[What is required] Once a line is found to contain "MemToReg", copy it out of the listing.

[Material for the task]
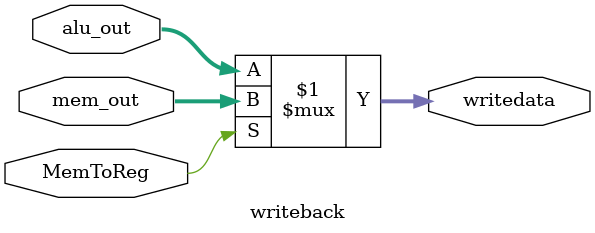
<source format=v>
module writeback (
    input [15:0] mem_out,
    input [15:0] alu_out,
    input MemToReg,
    output [15:0] writedata
);
    assign writedata = (MemToReg) ? mem_out : alu_out;

endmodule
</source>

[Your response]
    input MemToReg,
    assign writedata = (MemToReg) ? mem_out : alu_out;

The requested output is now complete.